The nature of environmental monitoring data presents a variety of challenges for statistical analysis. Foremost among these is log-normal distribution of the data. In other words, the distribution is characterized by a large number of values near zero, with some values that are much higher than the rest. Because these high values are typically of significant interest and utility, they were retained in the dataset. Such extreme values can introduce a bias into the results of some statistical procedures, but the median (the midpoint of an ordered list of values, with 50 percent below and 50 percent above) is a relatively unbiased of central tendency, and was employed in some of trend analyses. In addition, transformation of the data by conversion to a logarithm can offset the bias to a degree.

Censored data (non-detects) pose another difficulty. Environmental data analysts typically convert the censored value to some multiple of the reporting limit (the numeric portion of the "<" statement). Treating the value as ½ the reporting limit is most common. However, if the dataset includes values with differing reporting limits, due to changes in methodology for example, a bias can be introduced in trend analysis, and a trend may be inferred that is not related to changes in the environment. Sophisticated statistical techniques exist for imputation of missing or censored values, but this was beyond the scope of the present analysis.

H-GAC staff performed several types of statistical analysis of the dataset, which can be classified as either descriptive (summaries of the dataset at the watershed or station level) or inferential (trends analysis). Additional information on basic statistical concepts and definitions of key statistical terms may be found in the statistical appendix. In addition, most of the tables and graphs discussed below can be found in the statistical appendix.

Basic descriptive statistics were assembled for each station (including historical stations) for each parameter. The summary table includes the range of sampling dates, number of samples, number of exceedances, percent exceedance, minimum value, maximum value, mean value, median value, standard deviation, r-square, t-ratio, p-value, 25 percent quartile and 75 percent quartile.
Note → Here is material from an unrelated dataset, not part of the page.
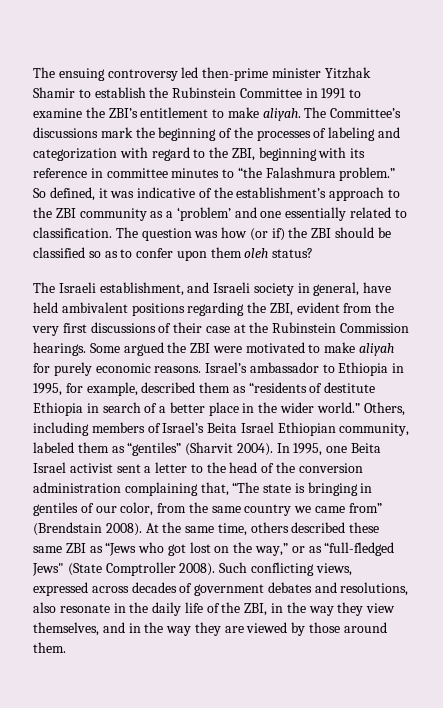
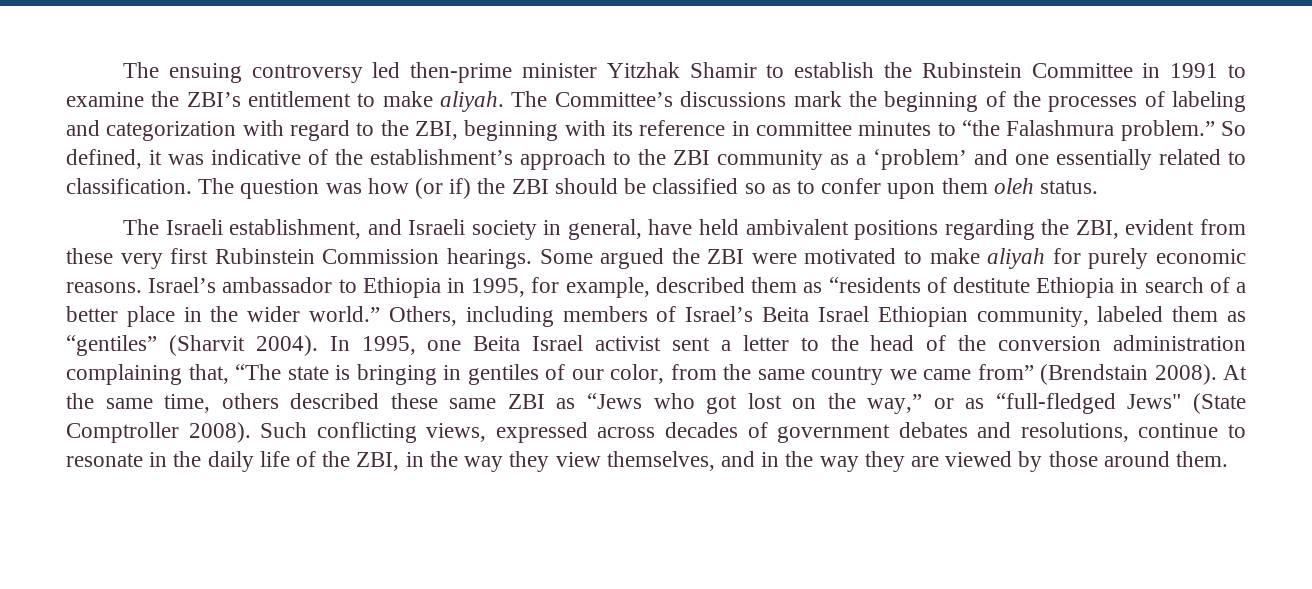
[272,248,314,258] status? -> [1039,180,1098,194] status.
[375,302,395,313] the -> [66,248,113,264] these
[90,322,269,333] discussions of their case at the -> (209, 256) none
[33,602,56,613] also -> [1138,423,1246,438] continue to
It should be noted that the r-square, t-ratio and p-values in this table may be biased by extreme values and cannot be considered independent indications of significant trends. The statistics in the summary tables apply to the dataset compiled for the Basin Summary Report analysis and not for all results that exist in SWQMIS.

Box plots were created for each watershed and parameter showing the annual distribution of data in a graphical format, in addition to summary descriptive statistics for each year.

The percentage of samples exceeding either the 2010 water quality standards or nutrient screening levels was graphed by year. Seven linear regression analyses were performed to identify statistically significant trends at both the watershed and station level. Regression statistics and graphs of trends may be found in the statistical appendix.

The median of each parameter was regressed on the year at the watershed level.

The median of each parameter was regressed on the year at the monitoring station level.

The natural logarithm of the value of each parameter was regressed on the collection date at the watershed level.

The natural logarithm of the value of each parameter was regressed on the collection date at the station level.

The median value of each parameter was regressed on the year for a restricted dataset consisting of stations containing at least 30 data points over 10 years for each parameter.

The natural logarithm of the value of each parameter was regressed on the collection date at the station level for a restricted dataset consisting of stations containing at least 30 data points over 10 years for each parameter.

The percent exceedance of the water quality standard or nutrient screening level was regressed on the year at the watershed level.